Em todos estes processos, todos de carácter racional, há uma coisa em comum: a razão a dado momento do devir dos processos mostra um fundo irracional. Esta irracionalidade não é a mesma que habitaria os sentimentos de fé medievais ou outro tipo de superstições. É uma irracionalidade gerada pelos próprios mecanismos da razão, de uma razão que, ao mesmo tempo, se fragmenta (razão científica, razão económica, razão social, razão psicológica) e se absolutiza. As contradições apontadas atrás, são apenas encarnações de uma contradição que habita os processos racionais e a própria razão.
Vale ainda a pena olhar para o fenómeno no âmbito da política. A experiência do socialismo, já consumada, mostrou o mesmo fenómeno: a emancipação do homem gerou sociedades onde a liberdade foi aniquilada, como se a emancipação não implicasse, na sua natureza, a própria liberdade. Mas a experiência pela qual agora passamos, a do liberalismo, não é diferente da do socialismo real: a consideração liberal de que todos os homens são seres racionais e se movem por interesses racionais está a mostrar também os seus limites extremos: o interesse racional de alguns é que outros não sejam considerados homens, isto é, que sejam escravos e logo não possuam interesses racionais. Assim como a lógica emancipatória do socialismo acabou, ao eliminar a liberdade, na contradição consigo mesma, também a lógica do liberalismo, ao não limitar o interesse, está a criar condições para uma efectiva eliminação da liberdade e uma desrealização do homem enquanto ser racional(aliás, muito desta análise foi feita por Marx).
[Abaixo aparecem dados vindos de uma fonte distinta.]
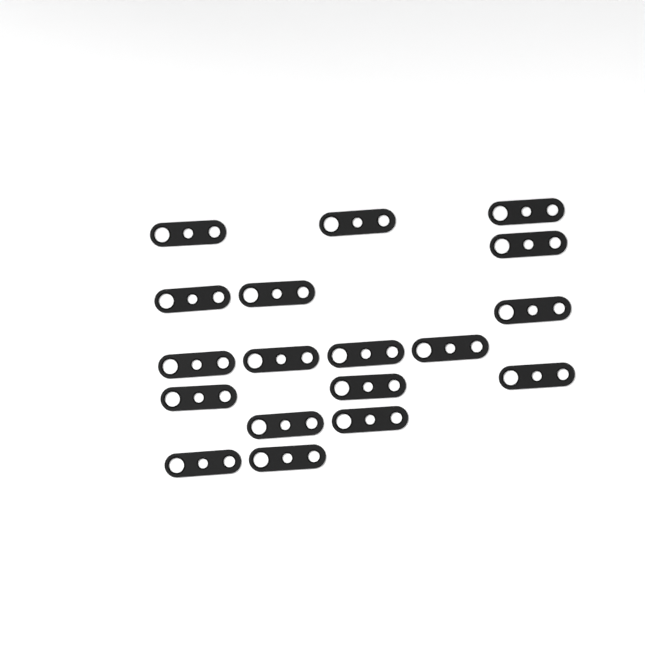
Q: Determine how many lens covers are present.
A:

Para concluir, o conjunto de contradições que foram geradas pelos tempos modernos, contradições que se agudizam continuamente, apontam claramente para o ocaso da modernidade. Também os conceitos que utilizámos para viver e pensar essa realidade ainda viva estão moribundos. Penso que o conceito de socialismo está morto e o mesmo começa a passar-se com o de liberalismo. Aquilo que talvez seja o mais difícil é a criação de novos conceitos, não conceitos que expliquem o que se passou, mas conceitos que captem o caminho a seguir, que lancem as bases do que se há-de desenvolver. Por exemplo, como pensar a política após a morte do socialismo e do liberalismo? Como conjugar o ideal de liberdade, da tradição liberal, com o ideal de justiça social, da tradição socialista? Neste âmbito, a minha perspectiva é a do abandono da submissão da política à economia, submissão presente tanto nos liberais como em Marx. Há que fazer implodir o conceito de economia-política. Avanço uma tese, provavelmente sem qualquer originalidade: o carácter distópico do socialismo real e do liberalismo reside na submissão dos imperativos políticos aos imperativos económicos. Mas isto é ainda e só uma tese sobre o passado histórico. Não é o conceito vivo que permite pensar aquilo que, por não ter sido pensado, dá que pensar.
Enfim, entusiasmei-me e isto já vai demasiado longo para um blogue.